D.h. FPGA (Output) ---> 1kOhm ---> Oszi (50 Ohm)
Hallo, hier im Nachtrag noch ein paar meiner Messergebnisse:
Die Aktive Probe (1MOhm an 50 Ohm Input) brachte die besten Ergebnisse und ich gehe jetzt mal davon aus, dass die Ergebnisse am nahesten an der Wahrheit liegen. Das folgende Bild zeigt jeweils die aktive Probe am 200MHz, 500 MHz und am 6 GHz Oszilloskop. Gemessen wird jeweils ein 175 MHz Rechtecksignal.
Dann noch meine Selbstbau Probes mit der aktiven Probe am 6 GHz/ 20 GSa/s Oszilloskop verglichen. Die beiden Selbstbauprobes bestehen aus einen Koaxialkabel und sind wie folgt aufgebaut: Jeweils ein 1MOhm SMD Widerstand vorne am zu messenden Signal angelötet und am Oszi 50 Ohm Input (Teiler ~20:1)
Das RG58 U Kabel hat stets eine Reflexion o.ä! --> Nicht wircklich zu gebrauchen
Das RG58 C/U Kabel ist richtig gut.
Besser ist nur noch die aktive Probe, ob man die aber wircklich braucht ist Geschmackssache würde ich mal sagen.
Bin noch lange nicht durch mit den Untersuchungen, wollte aber zumindest mal ein paar meiner Ergebnisse hier mitteilen, da mir hier ja auch ganz gut geholfen wurde.
Mit den 200 MHz Low Cost Oszi konnte ich mit der Selbstbau Probe RG58 C/U (1:20 Teiler) bis ca. 75 MHz noch ein Rechtecksignal sehen, die Frequenzen darüber werden nicht mehr wircklich als Rechteck angezeigt.
Jetzt frage ich mich, ob es überhaupt irgendwo einen Anwendungsfall für
ein 100 MHz Rechtecksignal gibt oder man in den Bereich nicht
ausschließlich mit "Sinusse" arbeitet.
Ich habe ausschließlich Anwendungsfälle jenseits der 100MHz :-)

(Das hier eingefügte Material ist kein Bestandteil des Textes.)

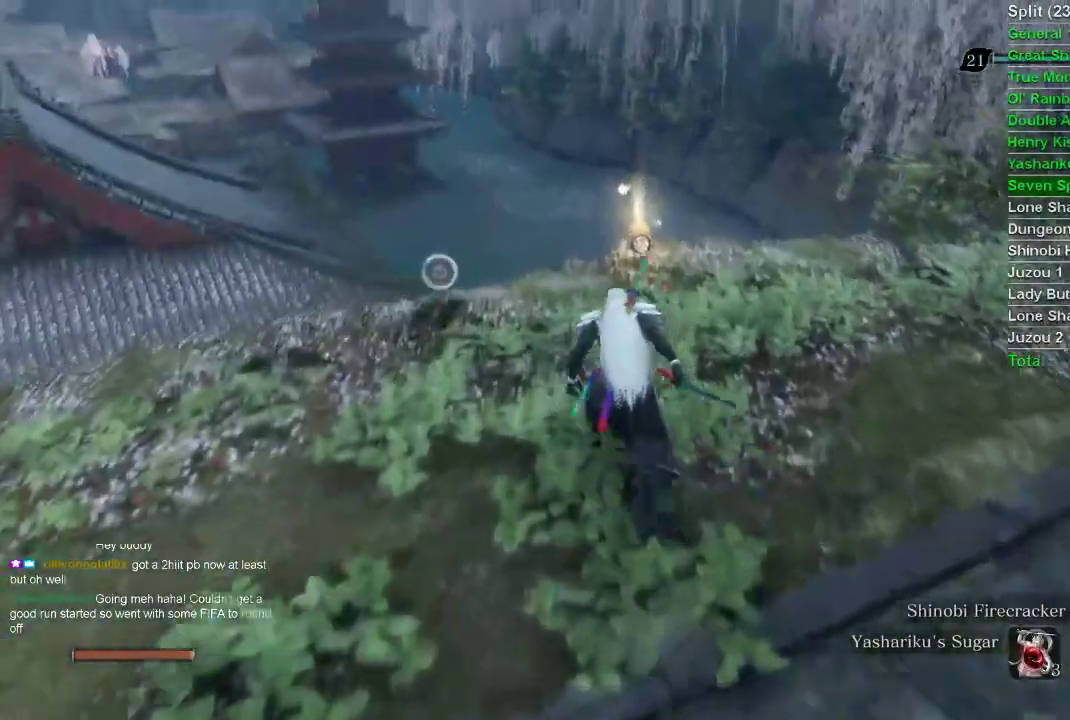
{"buttons": ["SQUARE"], "left_stick": "up-right", "right_stick": "center", "events": [[500, "CIRCLE", "up"], [500, "SQUARE", "down"], [500, "left_stick", "up-right"]]}
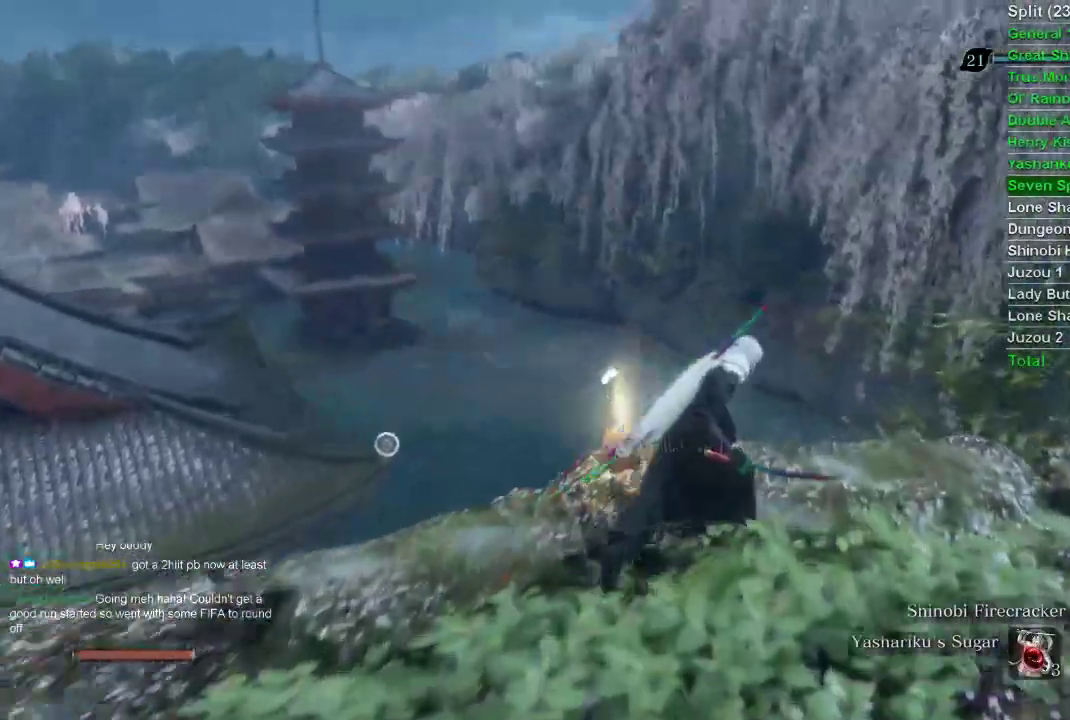
{"buttons": [], "left_stick": "right", "right_stick": "center", "events": [[200, "SQUARE", "up"], [267, "SQUARE", "down"], [300, "SQUARE", "up"], [400, "CROSS", "down"], [433, "left_stick", "right"], [500, "CROSS", "up"]]}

Natürlich sind das nicht 100%ige Rechtecke. Kürzlich waren es aber die bandbegrenzten Rechtecke, die man auf unterschiedliche Weise erzeugen kann. Praktisch geht das mit DACs und gesteuerten opamps.
Was FPGAs angeht, kommt man leicht mit 1GHz raus. Die IO-Pins zum DDR-RAM z.B. arbeiten damit und auch schnelle LVDS-Verbindungen. Die sehen aber wie du richtig beobachtet hast, nicht so gut aus. Sie taugen aber zur Datenübertragung.
Mit den 200 MHz Low Cost Oszi konnte ich mit der Selbstbau Probe RG58
C/U (1:20 Teiler) bis ca. 75 MHz noch ein Rechtecksignal sehen,
Wenn man von einem vernüftigen Rechteck ausgehen möchte, das den Namen verdient, dann darf die Flanke nicht sichtbar sein. Ich würd da eine Definition von 1:10 ansetzen und folglich fordern, dass die Anstiegszeit maximal 5% der Periode ist. Als Folge muss das Signal eine Bandbreite von wenigstens dem 20-fachen der Grundfrequenz haben. Ähnliches gilt dann auch für das Oszi, um es darzustellen.
Um die Qualität eines 100MHz-Signal zu beurteilen und nicht Anstiegsbegrenzungen oder gar Schwinger zu sehen, die vom Messgerät oder der Anordnung kommen, muss da also mit 2GHz Bandbreite gemessen und mit z.B. 8 Gsps gesampelt werden.